** PASSAGE PROVIDED **

In [57]:
%load_ext Cython

The Cython extension is already loaded. To reload it, use:
  %reload_ext Cython


#1.Stupid version

In [59]:
def target_mean_v1(data, y_name, x_name):
    result = np.zeros(data.shape[0])

    for i in range(data.shape[0]):
        groupby_result = data[data.index != i].groupby([x_name], as_index=False).agg(['mean', 'count'])
        series = groupby_result.loc[groupby_result.index == data.loc[i, x_name], (y_name, 'mean')]
        if series.shape != (0,):
            result[i] = series

    return result

In [60]:
restul = target_mean_v1(data,'y','x')

#2.Improved version, inspired by teacher Wang's code

In [61]:

def target_mean_v2(data, y_name, x_name):
    result = np.zeros(data.shape[0])
    sum_dict = {}
    count_dict = {}
    for i  in range(data.shape[0]):
        x_value = data.loc[i,x_name]
        y_value = data.loc[i,y_name]
        sum_dict[x_value] = sum_dict.get(x_value,0)+y_value
        count_dict[x_value] = count_dict.get(x_value,0)+1

    for i  in range(data.shape[0]):
        x_value = data.loc[i, x_name]
        y_value = data.loc[i, y_name]
        sum = sum_dict[x_value]
        count = count_dict[x_value]
        if (count-1) != 0:
            result[i] = (sum-y_value)/(count-1)
    return result

#3.Pythonic version, inspired by classmate A君

In [62]:
from collections import defaultdict
def target_mean_v3(data, y_name, x_name):
    n = data.shape[0]
    X = data[x_name].values
    Y = data[y_name].values
    sum_dict = defaultdict(lambda:0)
    count_dict = defaultdict(lambda:0)

** RECORD SET **
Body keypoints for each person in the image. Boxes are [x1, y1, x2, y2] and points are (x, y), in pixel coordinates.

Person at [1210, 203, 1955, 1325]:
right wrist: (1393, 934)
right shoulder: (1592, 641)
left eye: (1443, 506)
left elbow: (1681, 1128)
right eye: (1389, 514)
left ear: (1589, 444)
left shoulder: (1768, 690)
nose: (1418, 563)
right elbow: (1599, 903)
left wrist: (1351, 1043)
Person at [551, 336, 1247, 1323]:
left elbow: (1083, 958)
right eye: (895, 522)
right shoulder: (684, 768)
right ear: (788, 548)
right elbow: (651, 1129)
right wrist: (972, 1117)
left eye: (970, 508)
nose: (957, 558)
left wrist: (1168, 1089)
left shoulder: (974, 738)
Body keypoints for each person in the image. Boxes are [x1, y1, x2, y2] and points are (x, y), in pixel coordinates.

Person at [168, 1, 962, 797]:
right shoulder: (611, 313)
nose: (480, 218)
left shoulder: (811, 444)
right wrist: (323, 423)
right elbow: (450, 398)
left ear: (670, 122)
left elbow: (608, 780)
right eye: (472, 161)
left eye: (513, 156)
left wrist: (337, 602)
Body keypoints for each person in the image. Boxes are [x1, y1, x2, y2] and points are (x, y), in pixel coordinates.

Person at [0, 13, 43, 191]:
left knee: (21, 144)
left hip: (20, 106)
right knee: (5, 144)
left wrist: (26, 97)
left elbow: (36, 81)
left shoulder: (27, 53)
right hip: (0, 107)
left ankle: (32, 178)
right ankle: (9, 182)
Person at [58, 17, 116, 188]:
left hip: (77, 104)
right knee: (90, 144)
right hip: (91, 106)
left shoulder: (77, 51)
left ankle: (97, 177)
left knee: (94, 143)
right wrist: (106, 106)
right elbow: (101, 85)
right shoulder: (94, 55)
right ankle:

** WORK REQUEST 1 **
Which function names are defined in the target-mean code? List each one.
** WORK REQUEST 2 **
Return the target-mean code from "series = groupby_result.loc[groupby_result.index" up to and including "restul = target_mean_v1(data,'y','x')".
** WORK REQUEST 3 **
According to the target-mean code, what command reloads the Cython extension?

** TASK RESPONSE 1 **
target_mean_v1
target_mean_v2
target_mean_v3

** TASK RESPONSE 2 **
series = groupby_result.loc[groupby_result.index == data.loc[i, x_name], (y_name, 'mean')]
        if series.shape != (0,):
            result[i] = series

    return result

In [60]:
restul = target_mean_v1(data,'y','x')

** TASK RESPONSE 3 **
%reload_ext Cython